* [RECORDS SHOWN]:
╭──

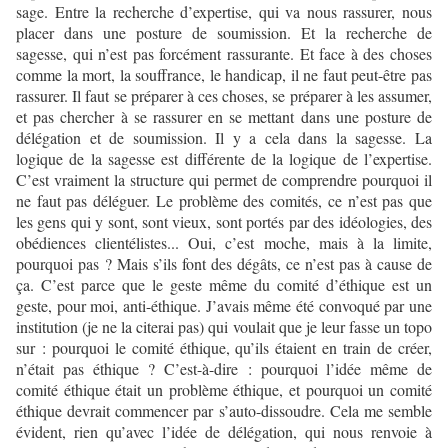
sage. Entre la recherche d’expertise, qui va nous rassurer, nous
placer dans une posture de soumission. Et la recherche de
sagesse, qui n’est pas forcément rassurante. Et face à des choses
comme la mort, la souffrance, le handicap, il ne faut peut-être pas
rassurer. Il faut se préparer à ces choses, se préparer à les assumer,
et pas chercher à se rassurer en se mettant dans une posture de
délégation et de soumission. Il y a cela dans la sagesse. La
logique de la sagesse est différente de la logique de l’expertise.
C’est vraiment la structure qui permet de comprendre pourquoi il
ne faut pas déléguer. Le problème des comités, ce n’est pas que
les gens qui y sont, sont vieux, sont portés par des idéologies, des
obédiences clientélistes... Oui, c’est moche, mais à la limite,
pourquoi pas ? Mais s’ils font des dégâts, ce n’est pas à cause de
ça. C’est parce que le geste même du comité d’éthique est un
geste, pour moi, anti-éthique. J’avais même été convoqué par une
institution (je ne la citerai pas) qui voulait que je leur fasse un topo
sur : pourquoi le comité éthique, qu’ils étaient en train de créer,
n’était pas éthique ? C’est-à-dire : pourquoi l’idée même de
comité éthique était un problème éthique, et pourquoi un comité
éthique devrait commencer par s’auto-dissoudre. Cela me semble
évident, rien qu’avec l’idée de délégation, qui nous renvoie à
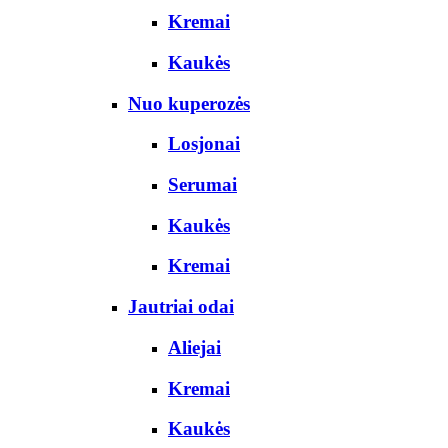
Kremai
Kaukės
Nuo kuperozės
Losjonai
Serumai
Kaukės
Kremai
Jautriai odai
Aliejai
Kremai
Kaukės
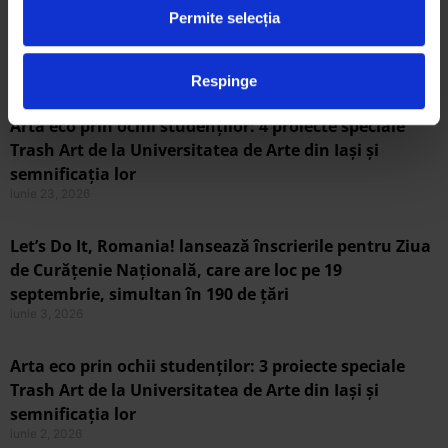
Arta eco prin ochii elevilor: 3 proiecte semifinaliste
Permite selecția
Trash Art de la Liceul de Arte Dimitrie Paciurea și
semnificația lor
iunie 26, 2026
Respinge
Arta eco prin ochii studenților: 4 proiecte speciale
Trash Art de la Universitatea de Arte din Iași și
semnificația lor
iunie 23, 2026
Let’s Do It, Romania! lansează înscrierile pentru Ziua
de Curățenie Națională, care are loc pe 19
septembrie, simultan în 190 de țări
iunie 3, 2026
Arta eco prin ochii studenților: 3 proiecte speciale
Trash Art de la Universitatea de Arte din Iași și
semnificația lor
iunie 2, 2026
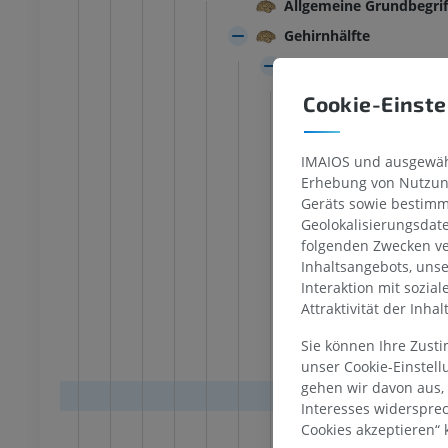
Allgemeine Grundbegrif
n Extremität
Röntgenbilder
nbilder
Gehirnhälfte
KOSTENLOS
NLOS
Hirnmantel
Untere Extremität
Alter Anteil
Cookie-Einste
 Extremität
Abbildungen
Ältester Anteil
ungen
PREMIUM
UM
Neuhirnrinde
IMAIOS und ausgewähl
Erhebung von Nutzung
Fußwurzel- und Fuß-CT
Heterotypisch
CT
Geräts sowie bestimm
Übergangszon
Geolokalisierungsdat
PREMIUM
Sechssichtigen
folgenden Zwecken ve
Inhaltsangebots, uns
Hirnrinde
Interaktion mit sozia
Molek
Attraktivität der Inha
Äußer
Sie können Ihre Zust
Äußer
unser Cookie-Einstel
gehen wir davon aus,
Inner
Interesses widerspre
Inner
Cookies akzeptieren“ k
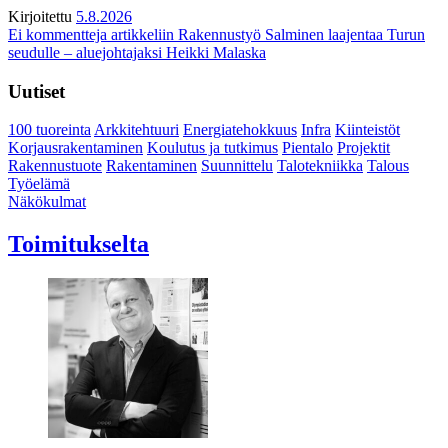
Kirjoitettu
5.8.2026
Ei kommentteja
artikkeliin Rakennustyö Salminen laajentaa Turun
seudulle – aluejohtajaksi Heikki Malaska
Uutiset
100 tuoreinta
Arkkitehtuuri
Energiatehokkuus
Infra
Kiinteistöt
Korjausrakentaminen
Koulutus ja tutkimus
Pientalo
Projektit
Rakennustuote
Rakentaminen
Suunnittelu
Talotekniikka
Talous
Työelämä
Näkökulmat
Toimitukselta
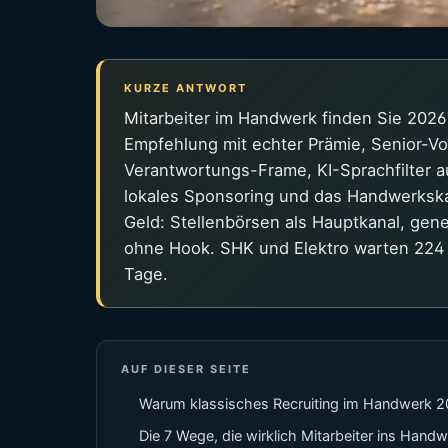
KURZE ANTWORT
Mitarbeiter im Handwerk finden Sie 2026
Empfehlung mit echter Prämie, Senior-Vor
Verantwortungs-Frame, KI-Sprachfilter a
lokales Sponsoring und das Handwerksk
Geld: Stellenbörsen als Hauptkanal, g
ohne Hook. SHK und Elektro warten 224 T
Tage.
AUF DIESER SEITE
Warum klassisches Recruiting im Handwerk 20
Die 7 Wege, die wirklich Mitarbeiter ins Hand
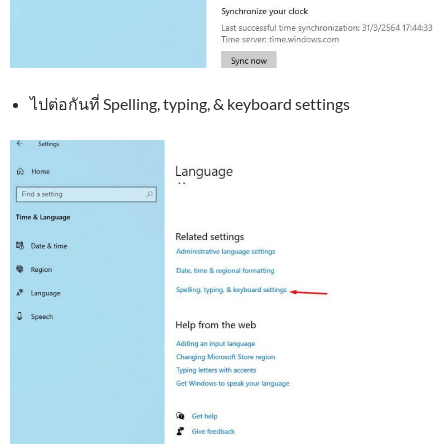
ไปต่อกันที่ Spelling, typing, & keyboard settings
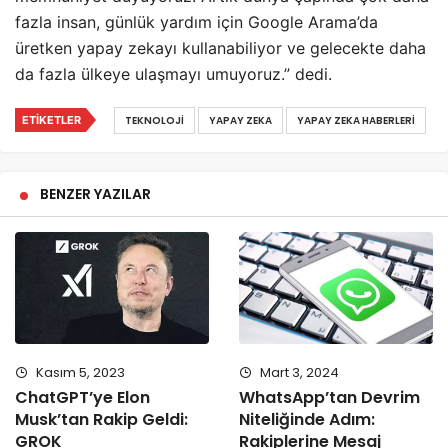
fazla insan, günlük yardım için Google Arama’da
üretken yapay zekayı kullanabiliyor ve gelecekte daha
da fazla ülkeye ulaşmayı umuyoruz.” dedi.
ETIKETLER
TEKNOLOJI
YAPAY ZEKA
YAPAY ZEKA HABERLERI
BENZER YAZILAR
Kasım 5, 2023
Mart 3, 2024
ChatGPT’ye Elon
WhatsApp’tan Devrim
Musk’tan Rakip Geldi:
Niteliğinde Adım:
GROK
Rakiplerine Mesaj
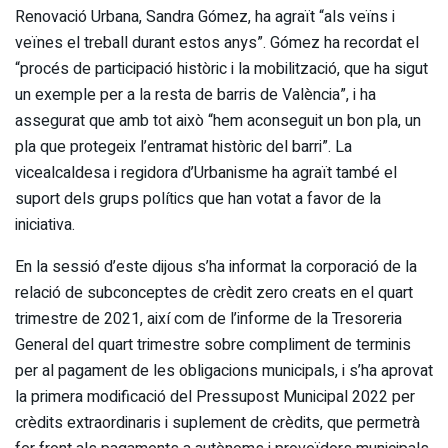
Renovació Urbana, Sandra Gómez, ha agraït “als veïns i
veïnes el treball durant estos anys”. Gómez ha recordat el
“procés de participació històric i la mobilització, que ha sigut
un exemple per a la resta de barris de València”, i ha
assegurat que amb tot això “hem aconseguit un bon pla, un
pla que protegeix l’entramat històric del barri”. La
vicealcaldesa i regidora d’Urbanisme ha agraït també el
suport dels grups polítics que han votat a favor de la
iniciativa.
En la sessió d’este dijous s’ha informat la corporació de la
relació de subconceptes de crèdit zero creats en el quart
trimestre de 2021, així com de l’informe de la Tresoreria
General del quart trimestre sobre compliment de terminis
per al pagament de les obligacions municipals, i s’ha aprovat
la primera modificació del Pressupost Municipal 2022 per
crèdits extraordinaris i suplement de crèdits, que permetrà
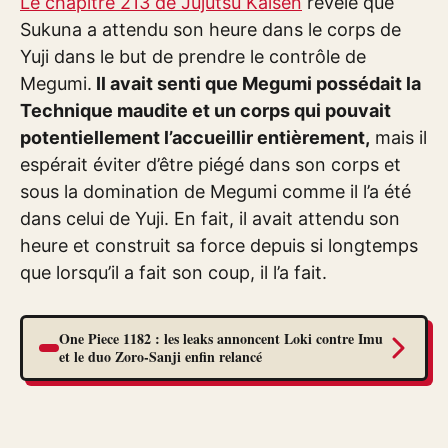
Le chapitre 213 de Jujutsu Kaisen
révèle que
Sukuna a attendu son heure dans le corps de
Yuji dans le but de prendre le contrôle de
Megumi.
Il avait senti que Megumi possédait la
Technique maudite et un corps qui pouvait
potentiellement l’accueillir entièrement,
mais il
espérait éviter d’être piégé dans son corps et
sous la domination de Megumi comme il l’a été
dans celui de Yuji. En fait, il avait attendu son
heure et construit sa force depuis si longtemps
que lorsqu’il a fait son coup, il l’a fait.
One Piece 1182 : les leaks annoncent Loki contre Imu
et le duo Zoro-Sanji enfin relancé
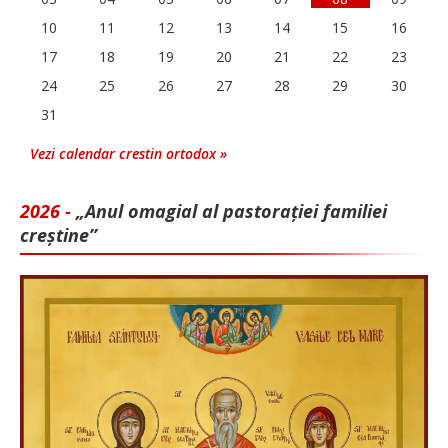
10
11
12
13
14
15
16
17
18
19
20
21
22
23
24
25
26
27
28
29
30
31
Vezi calendar crestin ortodox »
2026 -
„Anul omagial al pastorației familiei
creștine”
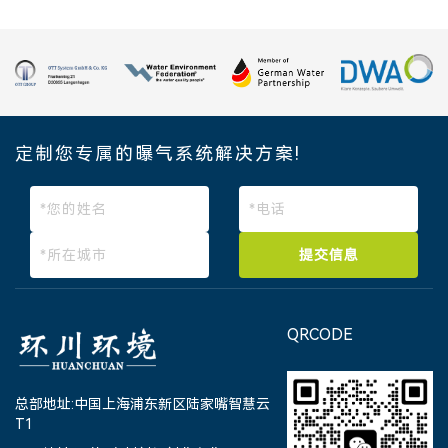
定制您专属的曝气系统解决方案!
提交信息
QRCODE
总部地址:中国上海浦东新区陆家嘴智慧云
T1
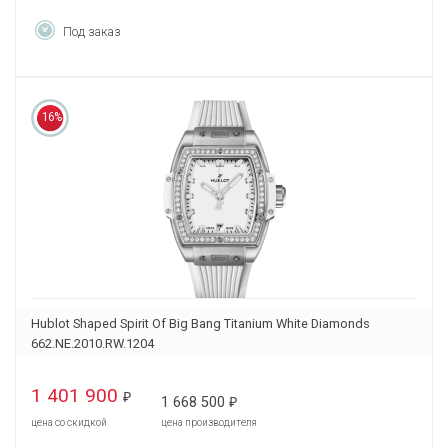
Под заказ
16%
Hublot Shaped Spirit Of Big Bang Titanium White Diamonds
662.NE.2010.RW.1204
1 401 900
₽
1 668 500
₽
цена со скидкой
цена производителя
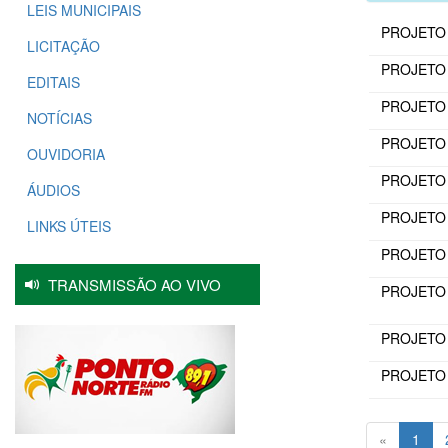
LEIS MUNICIPAIS
PROJETO 
LICITAÇÃO
PROJETO 
EDITAIS
PROJETO 
NOTÍCIAS
PROJETO 
OUVIDORIA
PROJETO 
ÁUDIOS
PROJETO 
LINKS ÚTEIS
PROJETO 
TRANSMISSÃO AO VIVO
PROJETO 
PROJETO D
PROJETO D
«
1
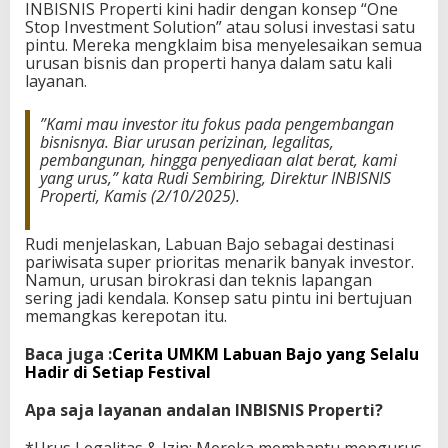
B
​INBISNIS Properti kini hadir dengan konsep “One
a
Stop Investment Solution” atau solusi investasi satu
j
pintu. Mereka mengklaim bisa menyelesaikan semua
o
urusan bisnis dan properti hanya dalam satu kali
layanan.
​”Kami mau investor itu fokus pada pengembangan
bisnisnya. Biar urusan perizinan, legalitas,
pembangunan, hingga penyediaan alat berat, kami
yang urus,” kata Rudi Sembiring, Direktur INBISNIS
Properti, Kamis (2/10/2025).
​Rudi menjelaskan, Labuan Bajo sebagai destinasi
pariwisata super prioritas menarik banyak investor.
Namun, urusan birokrasi dan teknis lapangan
sering jadi kendala. Konsep satu pintu ini bertujuan
memangkas kerepotan itu.
Baca juga :
Cerita UMKM Labuan Bajo yang Selalu
Hadir di Setiap Festival
Apa saja layanan andalan INBISNIS Properti?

╰──

* [TASK STATEMENT]: Reproduce the data in full. Do not carry over any picture.

* [REPLY TO THE EXERCISE]:
sage. Entre la recherche d’expertise, qui va nous rassurer, nous
placer dans une posture de soumission. Et la recherche de
sagesse, qui n’est pas forcément rassurante. Et face à des choses
comme la mort, la souffrance, le handicap, il ne faut peut-être pas
rassurer. Il faut se préparer à ces choses, se préparer à les assumer,
et pas chercher à se rassurer en se mettant dans une posture de
délégation et de soumission. Il y a cela dans la sagesse. La
logique de la sagesse est différente de la logique de l’expertise.
C’est vraiment la structure qui permet de comprendre pourquoi il
ne faut pas déléguer. Le problème des comités, ce n’est pas que
les gens qui y sont, sont vieux, sont portés par des idéologies, des
obédiences clientélistes... Oui, c’est moche, mais à la limite,
pourquoi pas ? Mais s’ils font des dégâts, ce n’est pas à cause de
ça. C’est parce que le geste même du comité d’éthique est un
geste, pour moi, anti-éthique. J’avais même été convoqué par une
institution (je ne la citerai pas) qui voulait que je leur fasse un topo
sur : pourquoi le comité éthique, qu’ils étaient en train de créer,
n’était pas éthique ? C’est-à-dire : pourquoi l’idée même de
comité éthique était un problème éthique, et pourquoi un comité
éthique devrait commencer par s’auto-dissoudre. Cela me semble
évident, rien qu’avec l’idée de délégation, qui nous renvoie à
Kremai
Kaukės
Nuo kuperozės
Losjonai
Serumai
Kaukės
Kremai
Jautriai odai
Aliejai
Kremai
Kaukės
Arta eco prin ochii elevilor: 3 proiecte semifinaliste
Permite selecția
Trash Art de la Liceul de Arte Dimitrie Paciurea și
semnificația lor
iunie 26, 2026
Respinge
Arta eco prin ochii studenților: 4 proiecte speciale
Trash Art de la Universitatea de Arte din Iași și
semnificația lor
iunie 23, 2026
Let’s Do It, Romania! lansează înscrierile pentru Ziua
de Curățenie Națională, care are loc pe 19
septembrie, simultan în 190 de țări
iunie 3, 2026
Arta eco prin ochii studenților: 3 proiecte speciale
Trash Art de la Universitatea de Arte din Iași și
semnificația lor
iunie 2, 2026
Allgemeine Grundbegrif
n Extremität
Röntgenbilder
nbilder
Gehirnhälfte
KOSTENLOS
NLOS
Hirnmantel
Untere Extremität
Alter Anteil
Cookie-Einste
 Extremität
Abbildungen
Ältester Anteil
ungen
PREMIUM
UM
Neuhirnrinde
IMAIOS und ausgewähl
Erhebung von Nutzung
Fußwurzel- und Fuß-CT
Heterotypisch
CT
Geräts sowie bestimm
Übergangszon
Geolokalisierungsdat
PREMIUM
Sechssichtigen
folgenden Zwecken ve
Inhaltsangebots, uns
Hirnrinde
Interaktion mit sozia
Molek
Attraktivität der Inha
Äußer
Sie können Ihre Zust
Äußer
unser Cookie-Einstel
gehen wir davon aus,
Inner
Interesses widerspre
Inner
Cookies akzeptieren“ k
Kirjoitettu
5.8.2026
Ei kommentteja
artikkeliin Rakennustyö Salminen laajentaa Turun
seudulle – aluejohtajaksi Heikki Malaska
Uutiset
100 tuoreinta
Arkkitehtuuri
Energiatehokkuus
Infra
Kiinteistöt
Korjausrakentaminen
Koulutus ja tutkimus
Pientalo
Projektit
Rakennustuote
Rakentaminen
Suunnittelu
Talotekniikka
Talous
Työelämä
Näkökulmat
Toimitukselta
KURZE ANTWORT
Mitarbeiter im Handwerk finden Sie 2026
Empfehlung mit echter Prämie, Senior-Vor
Verantwortungs-Frame, KI-Sprachfilter a
lokales Sponsoring und das Handwerksk
Geld: Stellenbörsen als Hauptkanal, g
ohne Hook. SHK und Elektro warten 224 T
Tage.
AUF DIESER SEITE
Warum klassisches Recruiting im Handwerk 20
Die 7 Wege, die wirklich Mitarbeiter ins Hand
ไปต่อกันที่ Spelling, typing, & keyboard settings
fazla insan, günlük yardım için Google Arama’da
üretken yapay zekayı kullanabiliyor ve gelecekte daha
da fazla ülkeye ulaşmayı umuyoruz.” dedi.
ETIKETLER
TEKNOLOJI
YAPAY ZEKA
YAPAY ZEKA HABERLERI
BENZER YAZILAR
Kasım 5, 2023
Mart 3, 2024
ChatGPT’ye Elon
WhatsApp’tan Devrim
Musk’tan Rakip Geldi:
Niteliğinde Adım:
GROK
Rakiplerine Mesaj
Renovació Urbana, Sandra Gómez, ha agraït “als veïns i
veïnes el treball durant estos anys”. Gómez ha recordat el
“procés de participació històric i la mobilització, que ha sigut
un exemple per a la resta de barris de València”, i ha
assegurat que amb tot això “hem aconseguit un bon pla, un
pla que protegeix l’entramat històric del barri”. La
vicealcaldesa i regidora d’Urbanisme ha agraït també el
suport dels grups polítics que han votat a favor de la
iniciativa.
En la sessió d’este dijous s’ha informat la corporació de la
relació de subconceptes de crèdit zero creats en el quart
trimestre de 2021, així com de l’informe de la Tresoreria
General del quart trimestre sobre compliment de terminis
per al pagament de les obligacions municipals, i s’ha aprovat
la primera modificació del Pressupost Municipal 2022 per
crèdits extraordinaris i suplement de crèdits, que permetrà
Le chapitre 213 de Jujutsu Kaisen
révèle que
Sukuna a attendu son heure dans le corps de
Yuji dans le but de prendre le contrôle de
Megumi.
Il avait senti que Megumi possédait la
Technique maudite et un corps qui pouvait
potentiellement l’accueillir entièrement,
mais il
espérait éviter d’être piégé dans son corps et
sous la domination de Megumi comme il l’a été
dans celui de Yuji. En fait, il avait attendu son
heure et construit sa force depuis si longtemps
que lorsqu’il a fait son coup, il l’a fait.
One Piece 1182 : les leaks annoncent Loki contre Imu
et le duo Zoro-Sanji enfin relancé
10
11
12
13
14
15
16
17
18
19
20
21
22
23
24
25
26
27
28
29
30
31
Vezi calendar crestin ortodox »
2026 -
„Anul omagial al pastorației familiei
creștine”
定制您专属的曝气系统解决方案!
提交信息
QRCODE
总部地址:中国上海浦东新区陆家嘴智慧云
T1
Под заказ
16%
Hublot Shaped Spirit Of Big Bang Titanium White Diamonds
662.NE.2010.RW.1204
1 401 900
₽
1 668 500
₽
цена со скидкой
цена производителя
LEIS MUNICIPAIS
PROJETO 
LICITAÇÃO
PROJETO 
EDITAIS
PROJETO 
NOTÍCIAS
PROJETO 
OUVIDORIA
PROJETO 
ÁUDIOS
PROJETO 
LINKS ÚTEIS
PROJETO 
TRANSMISSÃO AO VIVO
PROJETO 
PROJETO D
PROJETO D
«
1
B
​INBISNIS Properti kini hadir dengan konsep “One
a
Stop Investment Solution” atau solusi investasi satu
j
pintu. Mereka mengklaim bisa menyelesaikan semua
o
urusan bisnis dan properti hanya dalam satu kali
layanan.
​”Kami mau investor itu fokus pada pengembangan
bisnisnya. Biar urusan perizinan, legalitas,
pembangunan, hingga penyediaan alat berat, kami
yang urus,” kata Rudi Sembiring, Direktur INBISNIS
Properti, Kamis (2/10/2025).
​Rudi menjelaskan, Labuan Bajo sebagai destinasi
pariwisata super prioritas menarik banyak investor.
Namun, urusan birokrasi dan teknis lapangan
sering jadi kendala. Konsep satu pintu ini bertujuan
memangkas kerepotan itu.
Baca juga :
Cerita UMKM Labuan Bajo yang Selalu
Hadir di Setiap Festival
Apa saja layanan andalan INBISNIS Properti?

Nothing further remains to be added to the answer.